They say life changes when you become a parent. I always wondered what they meant by that, I assumed it was some deep and profound change in your relationship with the world because you were now completely responsible for a life other than your own. Something unreachable for a non parent. I’ve been a parent now for nearly four years, I won’t claim to be a great parent, I’m not. However I do think I’ve got a bit of a handle on it, I roughly know what this parenting thing is about and I am pretty sure I know how life has changed. I got it in a flash of insight as I was picking up food off the floor – a half chewed, thoroughly masticated and slobbered on crust which I’d just stood on.

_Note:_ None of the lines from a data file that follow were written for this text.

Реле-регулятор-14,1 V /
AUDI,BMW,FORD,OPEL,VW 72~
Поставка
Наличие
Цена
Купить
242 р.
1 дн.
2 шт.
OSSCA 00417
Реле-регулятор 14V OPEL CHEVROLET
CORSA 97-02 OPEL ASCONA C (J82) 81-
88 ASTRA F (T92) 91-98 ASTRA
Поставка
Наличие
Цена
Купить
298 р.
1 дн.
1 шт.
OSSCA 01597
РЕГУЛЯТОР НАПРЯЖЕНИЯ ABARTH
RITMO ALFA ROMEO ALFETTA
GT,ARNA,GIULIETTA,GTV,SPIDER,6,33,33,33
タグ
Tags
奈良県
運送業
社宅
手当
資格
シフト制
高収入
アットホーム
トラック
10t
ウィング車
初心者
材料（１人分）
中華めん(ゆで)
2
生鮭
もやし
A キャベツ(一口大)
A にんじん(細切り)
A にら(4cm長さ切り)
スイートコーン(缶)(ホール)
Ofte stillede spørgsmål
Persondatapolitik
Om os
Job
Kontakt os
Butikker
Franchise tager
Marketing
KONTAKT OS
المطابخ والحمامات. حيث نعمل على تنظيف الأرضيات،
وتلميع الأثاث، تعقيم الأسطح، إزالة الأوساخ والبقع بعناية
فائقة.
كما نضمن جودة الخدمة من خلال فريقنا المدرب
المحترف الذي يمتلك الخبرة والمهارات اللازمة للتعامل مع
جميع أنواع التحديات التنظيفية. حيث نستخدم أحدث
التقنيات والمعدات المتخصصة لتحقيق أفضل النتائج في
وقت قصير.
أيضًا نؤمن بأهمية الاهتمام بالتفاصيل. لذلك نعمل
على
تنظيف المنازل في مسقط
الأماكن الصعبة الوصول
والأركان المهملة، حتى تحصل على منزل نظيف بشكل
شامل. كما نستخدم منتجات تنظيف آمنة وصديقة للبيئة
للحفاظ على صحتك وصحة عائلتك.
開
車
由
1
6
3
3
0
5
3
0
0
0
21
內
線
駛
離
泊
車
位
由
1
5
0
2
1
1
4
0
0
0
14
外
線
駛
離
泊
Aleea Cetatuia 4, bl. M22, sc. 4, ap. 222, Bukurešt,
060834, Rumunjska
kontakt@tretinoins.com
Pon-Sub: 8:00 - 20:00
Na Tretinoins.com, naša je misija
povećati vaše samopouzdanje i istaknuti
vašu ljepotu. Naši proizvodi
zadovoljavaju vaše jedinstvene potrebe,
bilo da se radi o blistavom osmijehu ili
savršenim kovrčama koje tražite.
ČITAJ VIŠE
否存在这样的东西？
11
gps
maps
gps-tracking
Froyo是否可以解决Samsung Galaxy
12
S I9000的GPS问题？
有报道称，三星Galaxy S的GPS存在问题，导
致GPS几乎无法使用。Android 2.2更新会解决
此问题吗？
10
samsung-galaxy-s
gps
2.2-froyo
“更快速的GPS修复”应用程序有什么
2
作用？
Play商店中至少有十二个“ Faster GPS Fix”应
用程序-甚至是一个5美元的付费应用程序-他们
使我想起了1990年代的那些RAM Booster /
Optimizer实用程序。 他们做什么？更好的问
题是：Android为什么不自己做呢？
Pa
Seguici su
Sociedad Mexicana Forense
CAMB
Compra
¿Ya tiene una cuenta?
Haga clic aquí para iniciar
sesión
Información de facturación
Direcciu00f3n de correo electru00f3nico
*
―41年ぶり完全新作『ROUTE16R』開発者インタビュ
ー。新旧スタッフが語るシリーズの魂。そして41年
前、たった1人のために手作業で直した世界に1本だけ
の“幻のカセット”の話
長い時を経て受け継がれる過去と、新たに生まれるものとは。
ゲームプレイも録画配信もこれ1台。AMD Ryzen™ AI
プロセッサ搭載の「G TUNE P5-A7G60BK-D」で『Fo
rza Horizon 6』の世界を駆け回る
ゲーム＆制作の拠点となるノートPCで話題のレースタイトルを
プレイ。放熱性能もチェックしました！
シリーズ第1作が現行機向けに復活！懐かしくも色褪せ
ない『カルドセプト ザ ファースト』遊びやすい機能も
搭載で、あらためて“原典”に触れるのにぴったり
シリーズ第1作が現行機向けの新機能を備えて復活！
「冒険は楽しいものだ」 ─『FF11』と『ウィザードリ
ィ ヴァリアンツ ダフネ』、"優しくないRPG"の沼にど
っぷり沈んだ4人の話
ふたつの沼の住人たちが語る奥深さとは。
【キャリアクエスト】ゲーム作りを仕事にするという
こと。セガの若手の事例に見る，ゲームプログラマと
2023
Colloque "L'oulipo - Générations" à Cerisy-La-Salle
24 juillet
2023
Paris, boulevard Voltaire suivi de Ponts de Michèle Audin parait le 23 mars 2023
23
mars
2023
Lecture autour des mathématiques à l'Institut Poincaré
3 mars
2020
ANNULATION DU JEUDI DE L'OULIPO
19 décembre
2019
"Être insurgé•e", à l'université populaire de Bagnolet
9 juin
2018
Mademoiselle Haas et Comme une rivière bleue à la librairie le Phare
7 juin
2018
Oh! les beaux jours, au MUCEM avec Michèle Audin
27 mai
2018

So here’s how life changes when you become a parent- you pick up food off the floor, lots of it pretty much after every time they eat. You get sneezed and snotted on and you get to clean off of you and everything else pretty much every imaginable body fluid. You get intimately involved with another humans bowel movements- I’ve lost count of the number of times in which I’ve ended up, due to some mishap or another, wearing another persons poo. You find yourself looking forward to reading “Where Is The Green Sheep” even though you know it word for word. You have locks on cupboards and you worry about cars and dogs and cats and strangers and pretty much anything that is bigger than a cardboard box and sharper than a ball and lots of things in between. A short trip to the shops becomes a major planning exercise and has to be strategically approached, packed for and executed. Your friends only see you in the hours of daylight, if they see you at all, and you always look like you’ve had about four hours of sleep - probably because that’s all the sleep you got. And here’s the real kicker- after you’ve been a parent for a while you think that all of that is normal, that every-one else is doing the same.
OK and life profoundly alters in deep and meaningful ways which no non parent could ever understand.